It was Rosh Hashana at The New Shul, the ceremonial beginning to a new year. Aware of the utter absence of the art of listening in our present political culture, and inspired by the Talmud’s treatment of argumentation in the tales of Hillel and Shammai, two first century sages, who though almost always in opposition, knew, somehow, that each could be right without the other being wrong, we decided to devote this new year to the cultivation of the art of listening. How might we live like Hillel, we asked ourselves, a teacher who always cited the view of his opponent before he expressed his own?
So at mid-service on Rosh Hashana, mellowed by music, words and silence, I heard Rabbi Zach ask me, “Do you and I have any major disagreements?” “No.” I answered. “Oh good -- let’s argue about Israel.” “OK.” “You go first,” he suggested.
Thinking we’d stage a mock debate that would illustrate how one might listen receptively to an objectionable opinion voiced passionately by a friend or colleague, I decided to give Zach a run for his money.
“The State of Israel,” I began, “represents the return of the Jewish people to history and mediates to the world the living meaning of Judaism.” Then zapped by the dark implications of what I’d just said, namely that Israel’s occupation of the West Bank might reveal the real role of “Love your neighbor as yourself,” in living Judaism, I swerved and stopped.
But suddenly, with even greater authority, I asserted, “The Jewish people is the very incarnation of God in the world and it is therefore a religious obligation to work for the survival of the Jews.” “State policy notwithstanding,” I went on, “if there are no Jews there will be no Judaism, and if no Judaism, no God.”
Stunned by the passion of my performance and its wild coherence, we looked at each other, Zach and I. “I do love you,” I said, and we embraced.
My feelings for the State of Israel run deeper than I know. For it was in Jerusalem in 1969, as a rabbinical student, that I convinced Elana to marry me—no mean task. Four years later she and I returned to Israel, lived on an educational campus not far from Tel Aviv and taught in an American high school program where, with our students, we lived through the Yom Kippur War.
In 1974 I first heard Rabbi David Hartman teach at the Hebrew University in Jerusalem. Captured by his passion and intellect, I stayed with him as student and colleague for the next seven years during which time Elana gave birth to three of our children, ran a day care center, sent me off to serve in the IDF, and lived close to our community of fellow immigrants, friends who’d become family, most of whom still live in Israel.

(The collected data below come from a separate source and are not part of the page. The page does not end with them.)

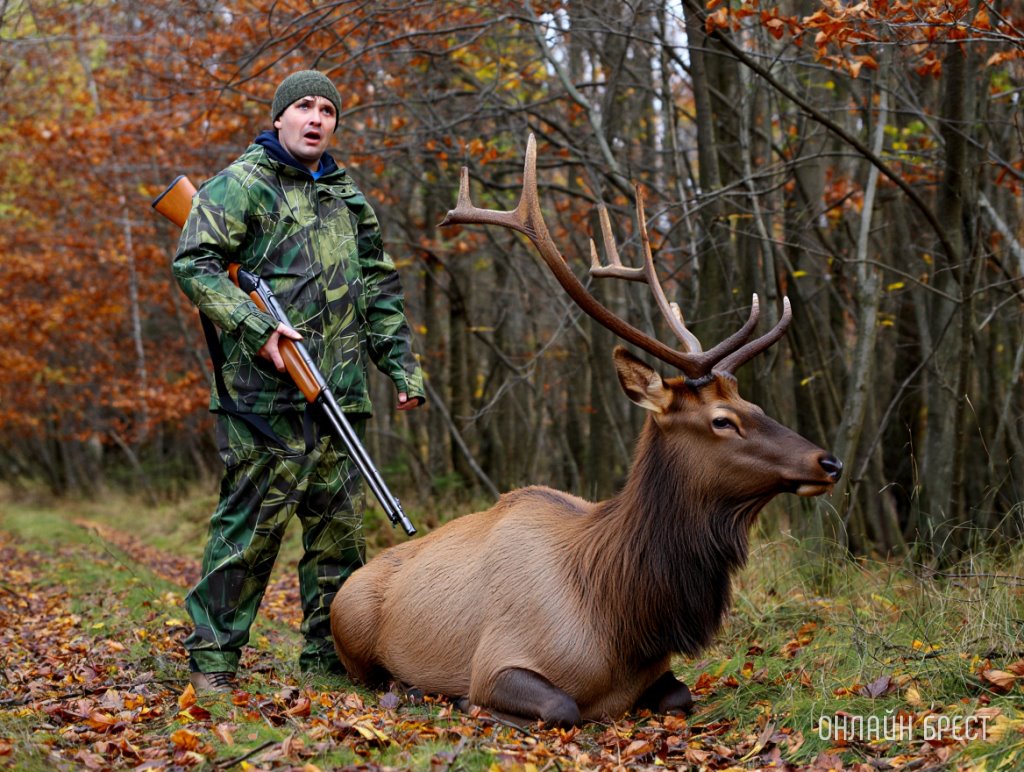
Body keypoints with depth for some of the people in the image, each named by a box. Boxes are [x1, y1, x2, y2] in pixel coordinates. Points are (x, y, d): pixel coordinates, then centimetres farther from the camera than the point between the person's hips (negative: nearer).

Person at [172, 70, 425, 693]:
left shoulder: (348, 196, 22)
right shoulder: (242, 185, 1)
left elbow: (380, 290, 26)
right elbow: (194, 263, -9)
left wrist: (403, 366, 19)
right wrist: (255, 326, -18)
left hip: (341, 389, 7)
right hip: (265, 390, -7)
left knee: (340, 524, 9)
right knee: (253, 521, -8)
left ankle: (329, 655, 19)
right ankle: (213, 657, 2)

Put simply, we love the country and loathe its politics. “Now you know how we feel,” many of our dear Israeli friends said to us after the 2016 U.S. presidential election. The clash between state and people is deep, a foundational agony that has shaped our lives both as Americans and Israelis.
Elana and I have received many gifts because of the State of Israel, none more precious than the friends of our youth who remain among our closest, and also the ability we achieved there to speak, read and write Hebrew. That there is today a living Jewish vernacular, spoken by millions, at once rooted in the Torah yet there for you to use when you change diapers, buy a book, order a pizza, or have an argument with a friend—has enabled romantics like us, to feel the presence of God in every aspect of ordinary life. No doubt it helps that we are now visitors to Israel, no longer residents, freed from the drone of day-to-day responsibilities that so easily deafen one to the subtleties of language and the mysteries of life.
Still, even at a distance, the weight of responsibility we carry for the ongoing oppression of the Palestinians—those whom we dispossessed that we, after suffering near annihilation, might repossess our ancient homeland—is unbearable and inescapable. It would be tempting merely to say and believe, “What can you do? It is the way of the world. Suck it up.” But that would entail denying that love and generosity are at the heart of what it is to be Jewish. It would mean living as if friendship and benevolence were to be directed only at fellow Jews, and as if the rules of godless realpolitick apply to Jews as they do to all other players, namely, winner take all.
We simply refuse to go that way. Survival is a necessary condition, not a task. The task of being Jewish is to make gratitude real by living it, to make love real by listening.
But how do we live true to this vision without erasing the opposing view, the one that insists Judaism is a family affair, a religion that requires first and foremost that we attend to the needs of our brothers and sisters, listen to the summons of our martyred ancestors, and join the defense against our common enemies? Are we Jews here for the sake of the world (“For through you will all the families of the world will find blessing,” God says to Abraham.)? Or are we here to be a nation apart, loyal to our ritual laws and customs, waiting for God to save the world?
According to the Talmud it took a voice from heaven to show the way to live inside this dilemma. “Both views are the words of the living God,” the voice said, “But the law goes according to Hillel.” Hillel once summed it up like this: “What is hateful to you do not do to your friend. All the rest is commentary.”
Would that Hillel’s was the final word. But one still must ask, “Who is my friend?” and “Who is my neighbor?” Won’t we always answer these questions differently?
Elana and I feel graced by the opportunity you’ve given us, fellow New Shulers, to begin and live this new year with you as friends.
With Big Love, Shabbat Shalom, Shannah Tovah!